PAGE EXCERPT:
::::

Hairpin turns: The road to educational reform has been winding

Indonesia has a sizeable higher education system, encompassing some 92 public universities and 3000 colleges. The country has tried a number of different structures in an attempt to make these institutions both financially strong and effective in educating people regardless of economic background. So far, at least, it has not found the right mix of public control and private participation.

Measured by head count, the country’s tertiary education is hitting a clear growth patch. Aided by its demographics and rapid economic expansion, Indonesia is expected to have one of the largest university populations in the world by 2035. The chief issue, though, is funding. Most of the great sums the country is committing to education will be spent on primary and secondary schooling. The World Bank estimated in 2010 that spending on higher education was just above 1% of GDP, which is low by international standards. Public expenditure on universities was about 0.3%.

Telling Figures

One fear is that, unless local universities are improved, the country’s brain drain will be exacerbated. At present more than 36,000 Indonesian students study overseas, mostly in Malaysia, Singapore and Australia. The lack of qualified graduates, meanwhile, is leading to a severe labour shortage that threatens the country’s prospects. In May 2013, a report by the Boston Consulting Group said that Indonesia was facing a talent gap: half of all jobs, it said, will soon be managerial or administrative, up from 38% today.

Research and development (R&D) is another concern. The country’s institutions tend focus only on their core mandates, and subsist on fees and government funds. As a result, they are little able to invest in long-term projects and programmes. On the whole, the country spends very little on R&D – 0.08% of GDP in 2009, compared with 1% in Malaysia and 2% in Singapore.

::::

DATA SECTION:
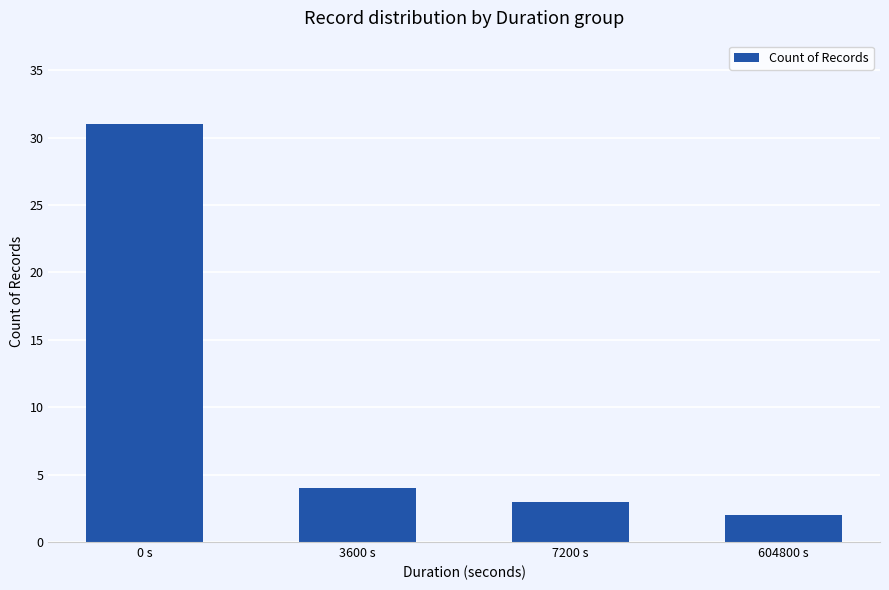

What is the difference between the maximum and minimum values?

29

::::

TASK PROMPT:
Decide whether each statement agrees with the article on Indonesian higher education, answering yes or no and quoting the words of the article that settle it:
1. Indonesia has about 92 public universities.
2. Most Indonesian students who study overseas go to Europe.
3. In 2009 Indonesia spent a larger share of GDP on R&D than Malaysia did.
These lines can be left aside; nothing here depends on them.

RESULT BELOW:
1. Yes: "encompassing some 92 public universities and 3000 colleges"
2. No: "mostly in Malaysia, Singapore and Australia"
3. No: "0.08% of GDP in 2009, compared with 1% in Malaysia and 2% in Singapore"